* [Page extract]:
•••••

NO. 23778
 

IN THE INTERMEDIATE COURT OF APPEALS

OF THE STATE OF HAWAI`I
 
 

DIANE L. BUENO, now known as Diane L. Cattani,
Plaintiff-Appellee, v.
FRANCIS P. BUENO, Defendant-Appellant
 
 

APPEAL FROM THE FAMILY COURT OF THE FIRST CIRCUIT
(FC-D NO. 88-1193)
 

MEMORANDUM OPINION
(By: Burns, C.J., Watanabe and Foley, JJ.)

Defendant-Appellant Francis P. Bueno (Francis or Defendant or Father) appeals from the "Order Re: Payment of Plaintiff's Attorney's Fees and Judgment," entered on August 31, 2000 (August 31, 2000 Order Re: Payment), by District Family Judge Allene R. Suemori. We affirm.

BACKGROUND

Francis and Plaintiff-Appellee Diane L. Bueno, now known as Diane L. Cattani (Diane or Plaintiff or Mother) were married on May 7, 1977, in the State of Hawai`i. Their daughter (Daughter) was born on February 9, 1981, and their son (Son) was born on July 4, 1984. Diane commenced this case when she filed a Complaint for Divorce in 1988.

The Divorce Decree entered on May 30, 1989, awarded custody of the children to Diane subject to the rights of reasonable visitation awarded to Francis. It ordered Francis to pay child support of $860 per month to the Child Support Enforcement Agency (CSEA). It further ordered, in relevant part, as follows:

6.     Child Support. . . . Child support for each child shall further continue uninterrupted so long as said child continues his or her education post high school on a full-time basis at an accredited college or university, or in a vocational or trade school, or until said child attains the age of 23 years, whichever occurs first.

. . . .

7.     Private School Costs. Beginning June 1, 1989 Plaintiff shall pay 50% and Defendant shall pay 50% of the elementary and high school educational expenses of the children. Educational expenses shall be defined to include tuition fees, the cost of necessary books and other course materials and other expenses required asa [sic] condition of attendance.

The parties assume that each child will attend private school through high school.

•••••

* [Data]:
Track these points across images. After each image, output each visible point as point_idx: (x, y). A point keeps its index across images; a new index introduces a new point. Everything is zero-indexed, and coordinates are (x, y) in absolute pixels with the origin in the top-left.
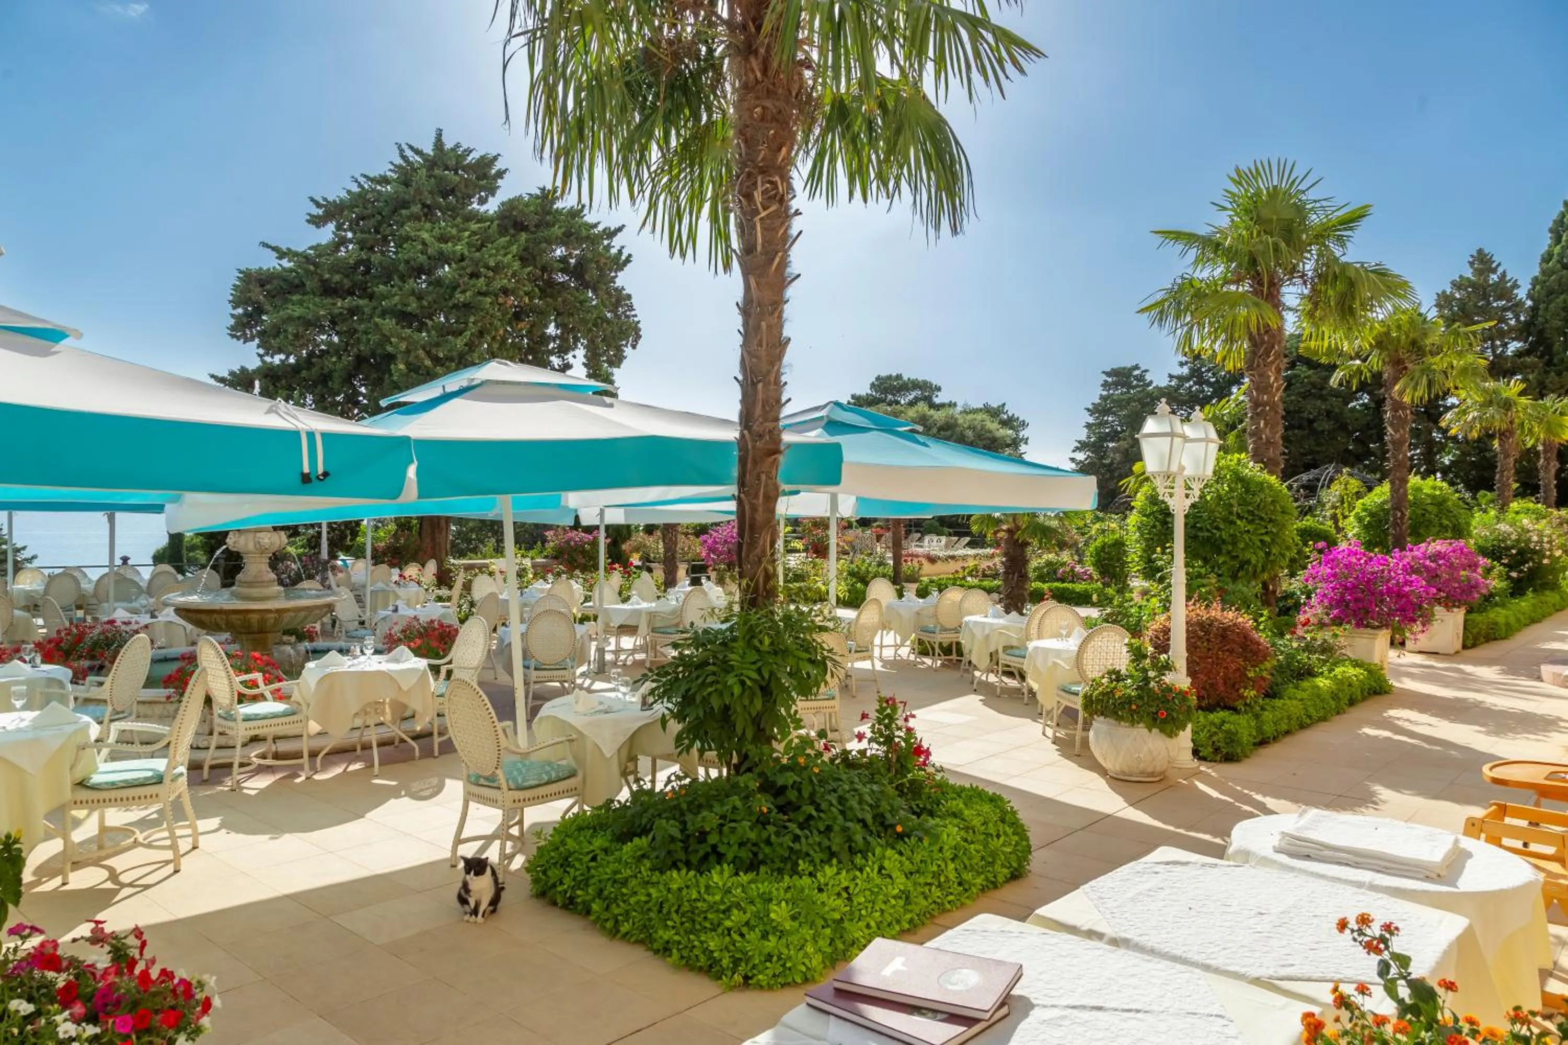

•••••

* [Activity 1]: According to the Bueno appeal opinion, on what date were Francis and Diane married?
* [Activity 2]: Copy the Bueno appeal opinion word for word, starting with "Defendant-Appellant Francis P." and going on through "Suemori. We affirm.".
* [Activity 3]: Extend the Bueno appeal opinion beyond its last sentence.
The material plays no role here.

* [Answer space 1]: May 7, 1977

* [Answer space 2]:
Defendant-Appellant Francis P. Bueno (Francis or Defendant or Father) appeals from the "Order Re: Payment of Plaintiff's Attorney's Fees and Judgment," entered on August 31, 2000 (August 31, 2000 Order Re: Payment), by District Family Judge Allene R. Suemori. We affirm.

* [Answer space 3]:
8.     Higher Education Expenses. In the event the minor children continue their education post high school, Defendant and Plaintiff shall each assume and pay one-half of all the post high school higher education expenses including but not limited to tuition, fees, book expense, room and board, transportation and a reasonable allowance. Defendant and Plaintiff shall each continue to pay one-half of the higher education expenses for the minor child(ren) until his or her graduation or attainment of age 23 years, whichever shall first occur.

Pursuant to the CSEA's Administrative Findings and Order entered on January 20, 1998, the child support obligation of Francis was increased to $1,430 per month commencing December 1, 1997.

Thereafter, Diane moved with the children to Illinois. However, in August 1999, Daughter moved back to Hawai`i to attend Hawaii Pacific University while living with Francis.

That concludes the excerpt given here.